New York’s Primary Isn’t Going Smoothly So Far


NEW YORK, NEW YORK — Less than halfway though primary election day in New York, a main voter protection hotline has already received “hundreds” of phone calls from people with complaints, issues, and questions about their voter registrations and polling sites.

New Yorkers have been turned away due to problems with their voter registrations; polling sites have been closed; and equipment has been malfunctioning at sites across New York, according to Kristen Clarke, president and executive director of the Lawyers’ Committee for Civil Rights Under Law. Clarke’s organization runs the Election Protection hotline, which seeks to help voters work through challenges they experience at the polls.

“The traffic to our polling hotlines has been pretty significant,” Clarke told ThinkProgress on Tuesday afternoon. “We’re seeing a high volume of calls, which suggests this is not an election that is problem-free.”

The most frequent complaints received so far have been from voters who are confused about the New York’s closed primary rules, Clarke said. In New York, only registered Democrats can vote in the Democratic primary and only Republicans can vote in the Republican primary. Registered New York voters who wanted to switch parties had to do so by October 9, 2015 — more than six months ago — and many people didn’t realize they had to do it so early. New York has the earliest change-of-party deadline in the country.

We’re seeing a high volume of calls, which suggests this is not an election that is problem-free.

The result was that many New Yorkers showed up at their polls sites thinking they could vote, only to be turned away, Clarke said. One of those voters was Bayville resident Kali Ventresca, who changed her party affiliation from independent to Democrat on March 20, five days before New York’s registration deadline for new voters. Ventresca told ThinkProgress she didn’t realize the deadline for existing voters was different than the deadline for new voters. She fully expected to be able to cast a ballot.

“I’m pissed,” she said.

Other voters, however, insisted they did everything correctly with their voter registrations, and were still turned away because their names were not on the voter rolls.
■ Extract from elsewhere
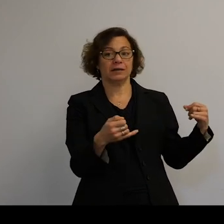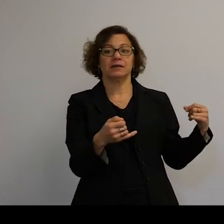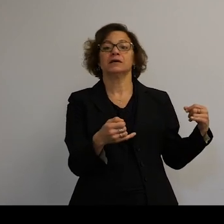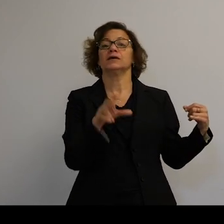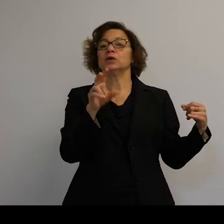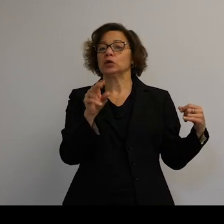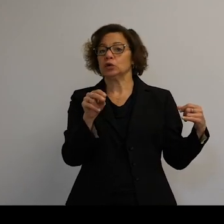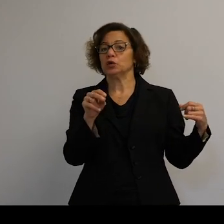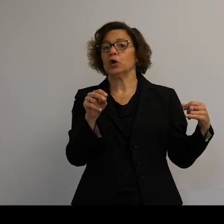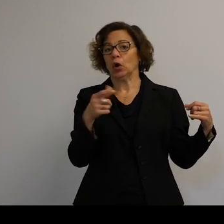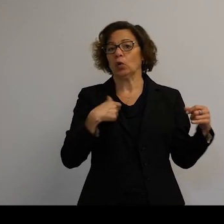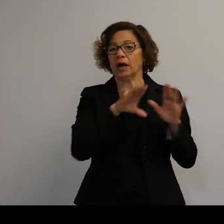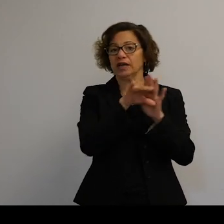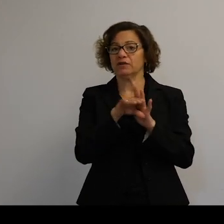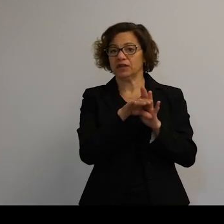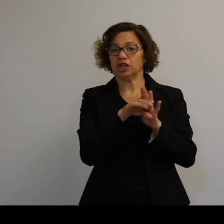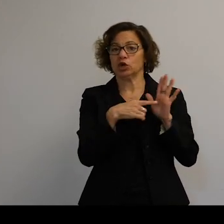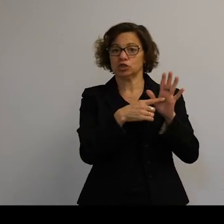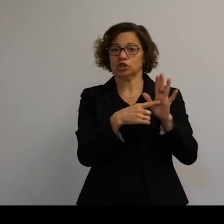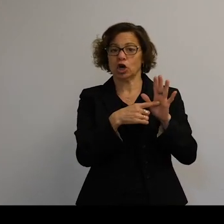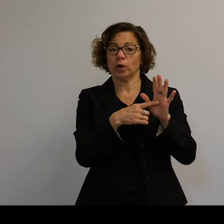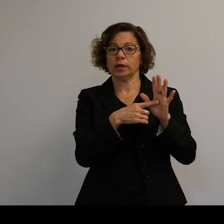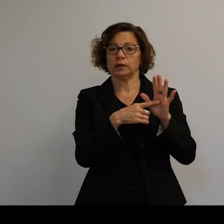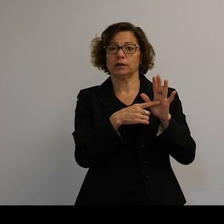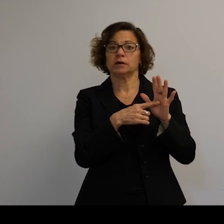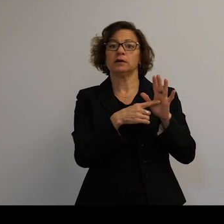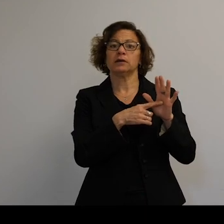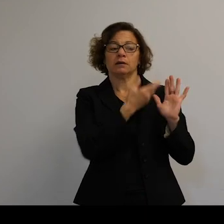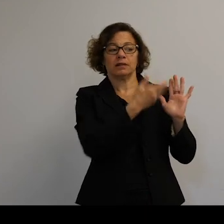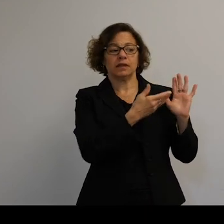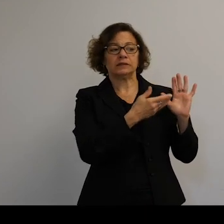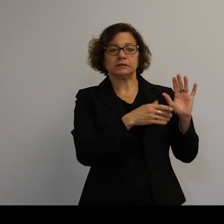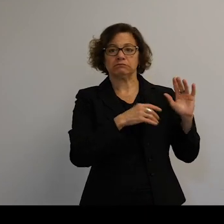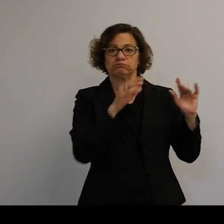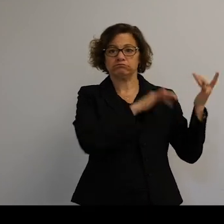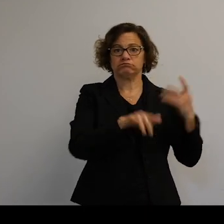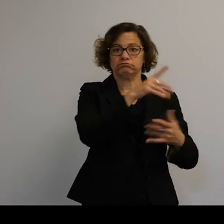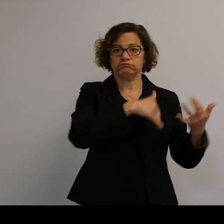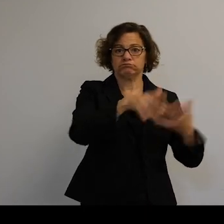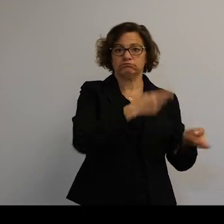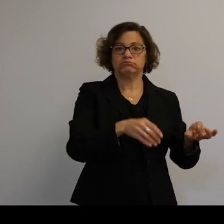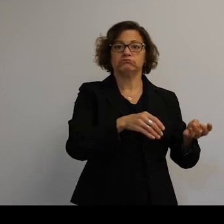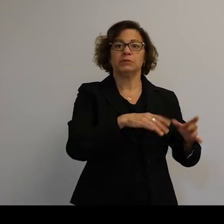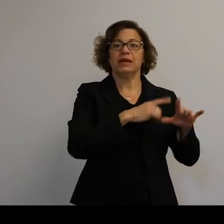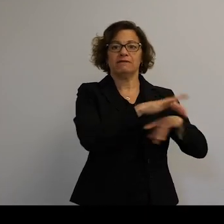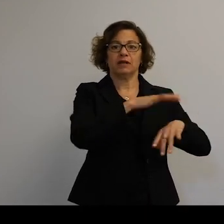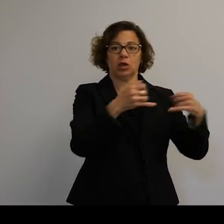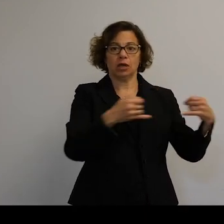So I have another video showing the progression over time of debris if you just search it. An example that shows it? Yeah. Yeah, absolutely.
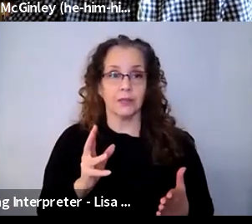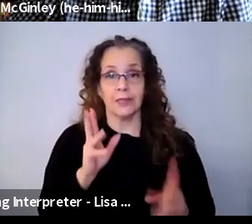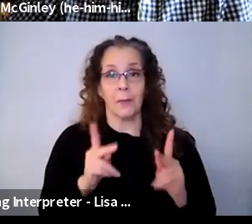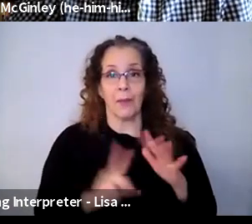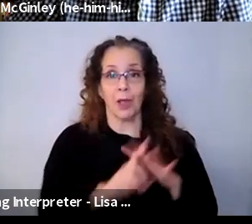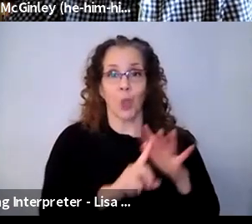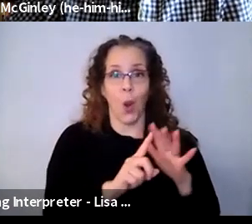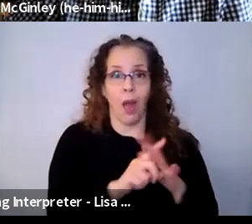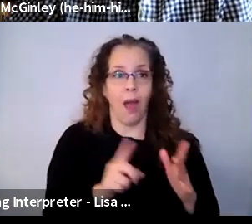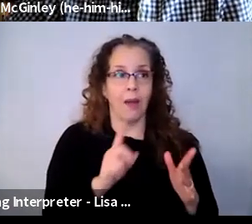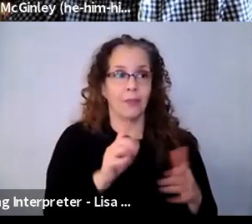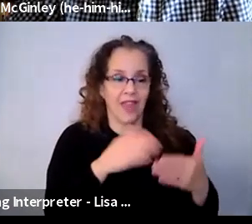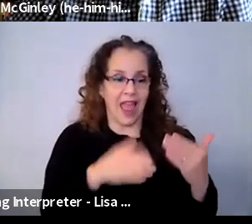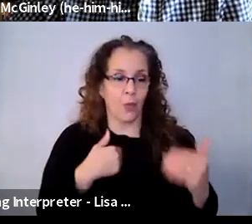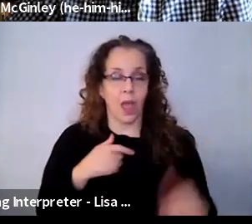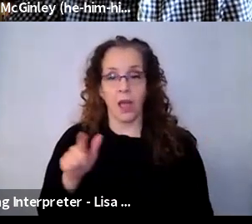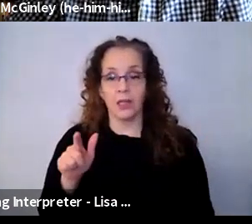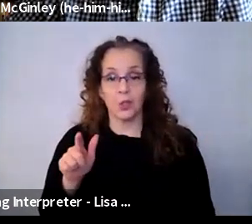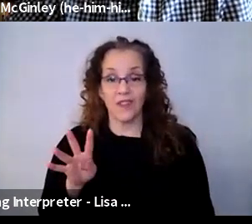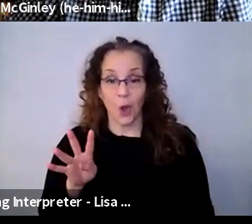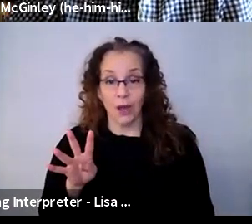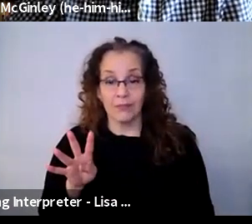surprise, you know, we thought we were going to have attrition,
“There are certainly some people who believe they did everything right, they registered well in advance, they registered and indicated their party preference, and expected to be able to vote in their party primary and their names are not on the rolls,” Clarke said.
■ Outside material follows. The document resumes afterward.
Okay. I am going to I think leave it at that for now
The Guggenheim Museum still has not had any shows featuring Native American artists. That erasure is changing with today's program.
In addition, voters in Brooklyn have reported that their polling sites were closed. Clarke said that one site at 195 Graham Ave was closed “due to technical difficulties.” Poll workers there reportedly “directed voters to another alternative site, and told voters they should go there and cast affidavit ballots,” Clarke said.
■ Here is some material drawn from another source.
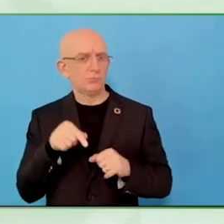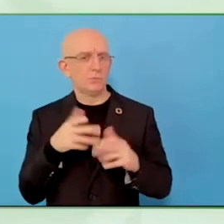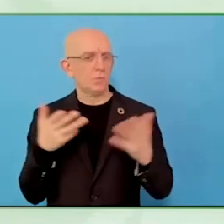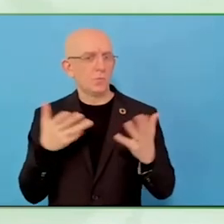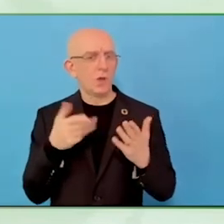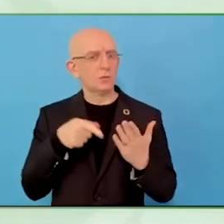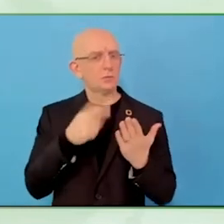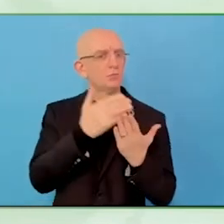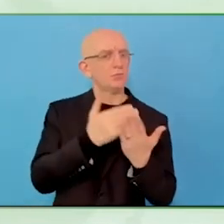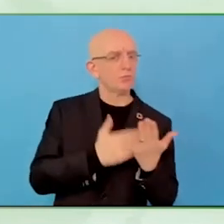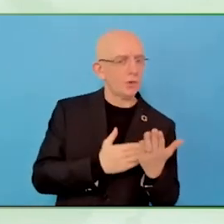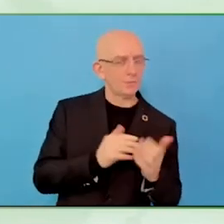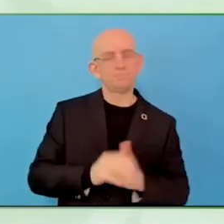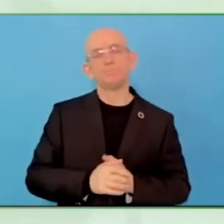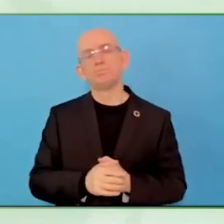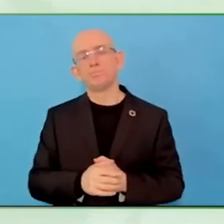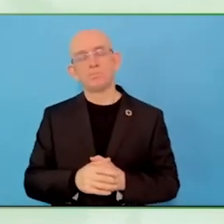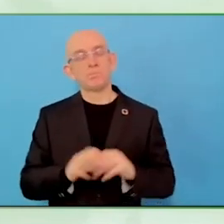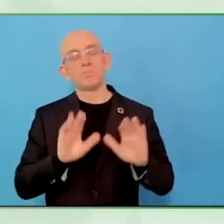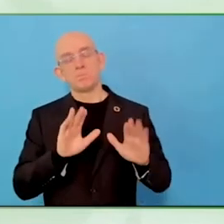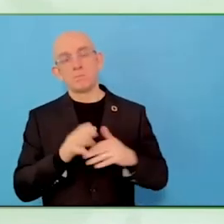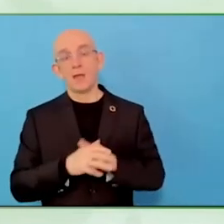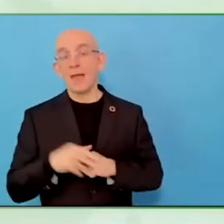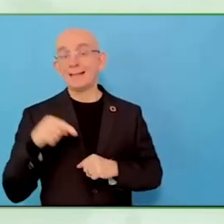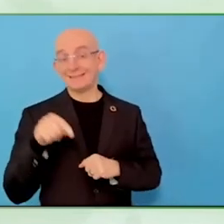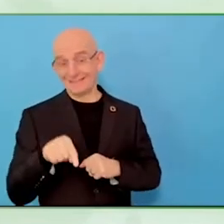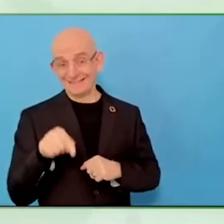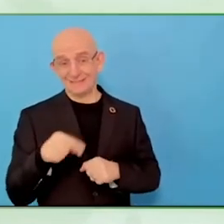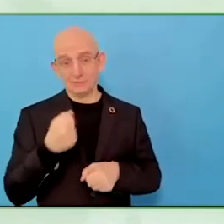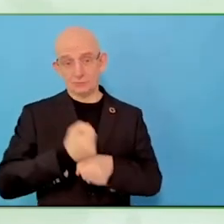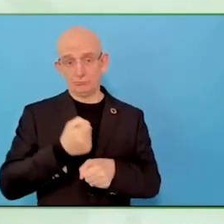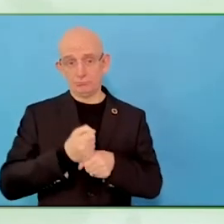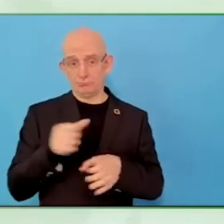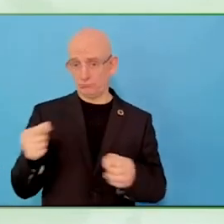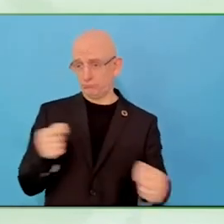The model is about three major interventions.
A polling place in Fort Green, Brooklyn, also opened more than two hours after it was supposed to, according to FiveThirtyEight chief economics reporter Ben Casselman. Though it was supposed to open at 6:00 a.m., Casselman said, his polling place didn’t open until 8:15 a.m., apparently because it was a new polling location and there was “no coordinator on site.”

Malfunctioning equipment was also reported at multiple sites in Brooklyn. Clarke said voting machines at the 215 MacDougal Street polling location were reported broken. “Our voter indicated that at some point the police arrived and locked up the voting machines because they were not working,” Clarke said. “We contacted the Board of Elections, and they said they’d send someone there.”


Another voter reported on Twitter that ballot scanners were malfunctioning at his polling site in Bushwick, Brooklyn. A poll worker reportedly told him that ballots there “won’t be counted today,” but will be at a later date.

So far, many of the voter complaints have come from Brooklyn, Clarke said.

“Brooklyn’s been well-represented for sure,” she said.

Clarke speculated that the reason so many calls have come from Brooklyn may be because of sheer size and voter turnout there. Brooklyn has, however, been the subject of some attention lately, after WYNC reported that Brooklyn has experienced an unprecedented, unexplained drop in registered Democratic voters. According to WYNC’s analysis, “the number of active registered Democrats dropped there by 63,558 voters between November 2015 and April 2016. That translates into a 7 percent drop in registered Democrats in the borough.”


New York City Mayor Bill de Blasio has demanded an explanation for the unprecedented drop in registered Brooklyn Democratic voters.